I love the waltz of the heart and the mind. The pessimism of the mind and the optimism of the heart, as Gramsci would say. (Elif Shafak, NYTBR, December 29, 2019, p. 8)

March 29, 2024

[There are some writers] "who find themselves and their reactions so far outside the conventional that they have no such tools but those they construct for themselves for knowing anything, for finding their bearings. They must synthesize gravity, direction, time, substance. They can't use anyone else's." (Kay Ryan, Synthesizing Gravity, p. 77)

March 28, 2024

Through crimes and acts of kindness we build our future (David Mitchell, Cloud Atlas)

Anyone who has tried to write an artful sentence knows that it involves fastening the known to the unknown by some mysterious process that takes place "at the roots of thinking," where the brain wrests an idea from an inchoate mass of sensory data and encodes it in parts of speech that another mind can decrypt. (Judith Thurman writing about Alice Oswald, 8/24/20)

March 26, 2024

"…thinking wants only the tiniest bit of novelty, the tiniest little bit of new per old." (Kay Ryan, Synthesizing Gravity, p. 101)

March 25, 2024

Everyone is entitled to their own opinion but not to their own facts.  (Moynihan)

March 24, 2024

Get your facts first, and then you can distort them as much as you please. (Mark Twain)

March 22, 2024

Savage of heart then was the dragon of the barrow, and cast forth deadly fire.   (Beowulf)

March 20, 2024

Mr. Tulkinghorn, sitting in the twilight by the open window, enjoys his wine….pondering, at that twilight hour, on all the mysteries he knows, associated with darkening woods in the country, and vast blank shut-up houses in town… (Charles Dickens, Bleak House)

March 19, 2024

Light griefs can speak. Deep sorrows are dumb. (Montaigne)

March 18, 2024

I am acutely aware when I am being watched, a sensitivity born from absence, a grain of salt on the tongue of a man who has tasked only bitter.  (Monique Truong, The Book of Salt p. 37)

March 17, 2024

He who lives everywhere lives nowhere. (Montaigne)

* * * * * * *

▸ **TASK DETAILS**
Please answer these questions using the quotation list above:
1. Whom does Elif Shafak credit with "the pessimism of the mind and the optimism of the heart"?
2. Who is Judith Thurman writing about in the quote on writing an artful sentence?
3. Which book contains the passage about Mr. Tulkinghorn?
These lines have nothing to do with the quotation list.

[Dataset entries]
* * * * * * *

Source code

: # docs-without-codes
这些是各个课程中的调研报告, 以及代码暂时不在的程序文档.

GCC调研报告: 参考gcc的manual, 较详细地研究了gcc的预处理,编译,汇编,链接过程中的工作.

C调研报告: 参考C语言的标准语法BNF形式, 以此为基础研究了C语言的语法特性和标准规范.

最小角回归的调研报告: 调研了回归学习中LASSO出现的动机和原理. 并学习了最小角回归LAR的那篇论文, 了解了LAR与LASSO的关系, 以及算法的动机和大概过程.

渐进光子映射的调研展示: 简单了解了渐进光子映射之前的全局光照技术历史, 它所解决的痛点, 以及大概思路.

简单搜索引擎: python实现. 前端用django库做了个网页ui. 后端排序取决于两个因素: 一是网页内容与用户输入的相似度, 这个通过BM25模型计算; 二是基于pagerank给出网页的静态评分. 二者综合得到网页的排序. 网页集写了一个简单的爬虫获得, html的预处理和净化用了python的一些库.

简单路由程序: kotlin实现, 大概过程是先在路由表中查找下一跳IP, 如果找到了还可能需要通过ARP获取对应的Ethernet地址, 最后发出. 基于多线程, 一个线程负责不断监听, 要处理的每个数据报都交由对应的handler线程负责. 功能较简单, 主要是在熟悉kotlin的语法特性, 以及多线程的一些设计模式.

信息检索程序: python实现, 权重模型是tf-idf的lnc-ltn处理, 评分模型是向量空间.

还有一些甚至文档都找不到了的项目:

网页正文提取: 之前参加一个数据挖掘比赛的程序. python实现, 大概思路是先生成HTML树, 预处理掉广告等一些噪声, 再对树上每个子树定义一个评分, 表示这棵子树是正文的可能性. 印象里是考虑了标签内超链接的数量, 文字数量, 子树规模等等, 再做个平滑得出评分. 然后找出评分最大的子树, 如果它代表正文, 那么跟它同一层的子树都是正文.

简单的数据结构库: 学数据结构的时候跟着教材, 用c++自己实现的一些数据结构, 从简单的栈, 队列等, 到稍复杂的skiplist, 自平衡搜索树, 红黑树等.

* * * * * * *

▸ **SOLUTION TO THIS PROBLEM**
1. Gramsci
2. Alice Oswald
3. Bleak House, by Charles Dickens